### EXCERPTED RECORDS ###

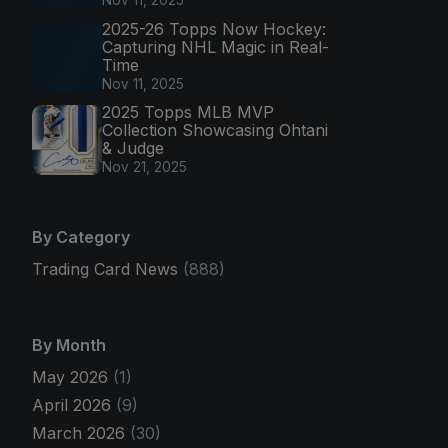
2025-26 Topps Now Hockey:
Capturing NHL Magic in Real-
Time
Nov 11, 2025
2025 Topps MLB MVP
Collection Showcasing Ohtani
& Judge
Nov 21, 2025
By Category
Trading Card News
(888)
By Month
May 2026
(1)
April 2026
(9)
March 2026
(30)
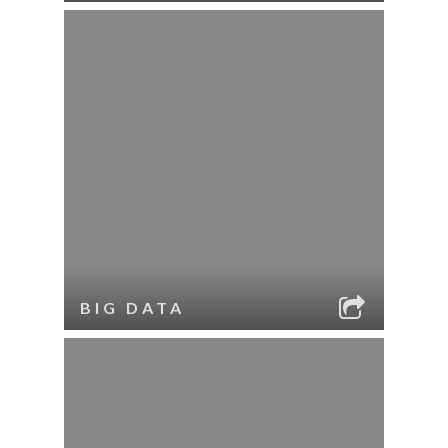
BIG DATA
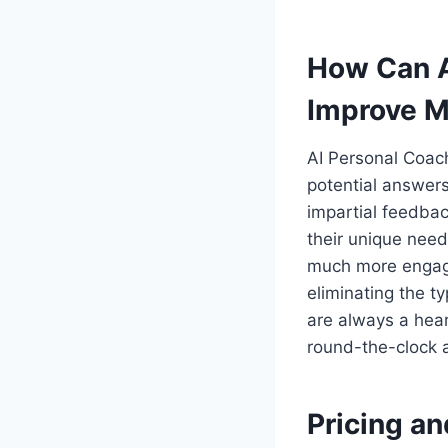
How Can A
Improve M
AI Personal Coac
potential answers
impartial feedba
their unique need
much more engagin
eliminating the t
are always a hea
round-the-clock a
Pricing an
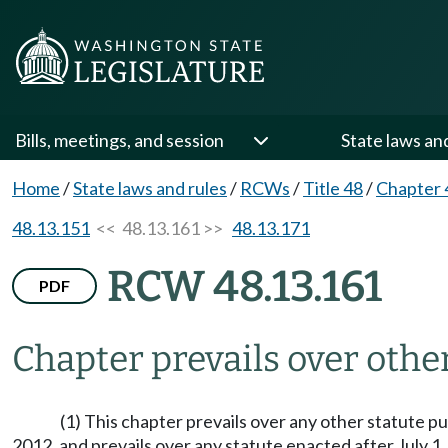
Bills, meetings, and session
State laws an
Home
/
State laws and rules
/
RCWs
/
Title 48
/
Chapter 
48.13.151
<< 48.13.161 >>
48.13.171
RCW 48.13.161
PDF
Chapter prevails over othe
(1) This chapter prevails over any other statute p
2012, and prevails over any statute enacted after July 1,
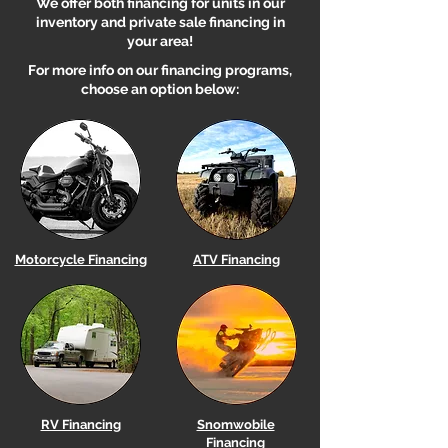
We offer both financing for units in our
inventory and private sale financing in
your area!
For more info on our financing programs,
choose an option below:
Motorcycle Financing
ATV Financing
RV Financing
Snomwobile
Financing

###

§ WHAT YOU ARE ASKED TO DO
Can you lay out all the lines above as a JSON list of strings, with one string per line, no blank lines, and the pictures left out?

§ FINAL ANSWER
[
  "2025-26 Topps Now Hockey:",
  "Capturing NHL Magic in Real-",
  "Time",
  "Nov 11, 2025",
  "2025 Topps MLB MVP",
  "Collection Showcasing Ohtani",
  "& Judge",
  "Nov 21, 2025",
  "By Category",
  "Trading Card News",
  "(888)",
  "By Month",
  "May 2026",
  "(1)",
  "April 2026",
  "(9)",
  "March 2026",
  "(30)",
  "BIG DATA",
  "How Can A",
  "Improve M",
  "AI Personal Coac",
  "potential answers",
  "impartial feedba",
  "their unique need",
  "much more engagin",
  "eliminating the t",
  "are always a hea",
  "round-the-clock a",
  "Pricing an",
  "Bills, meetings, and session",
  "State laws an",
  "Home",
  "/",
  "State laws and rules",
  "/",
  "RCWs",
  "/",
  "Title 48",
  "/",
  "Chapter ",
  "48.13.151",
  "<< 48.13.161 >>",
  "48.13.171",
  "RCW 48.13.161",
  "PDF",
  "Chapter prevails over othe",
  "(1) This chapter prevails over any other statute p",
  "2012, and prevails over any statute enacted after July 1,",
  "We offer both financing for units in our",
  "inventory and private sale financing in",
  "your area!",
  "For more info on our financing programs,",
  "choose an option below:",
  "Motorcycle Financing",
  "ATV Financing",
  "RV Financing",
  "Snomwobile",
  "Financing"
]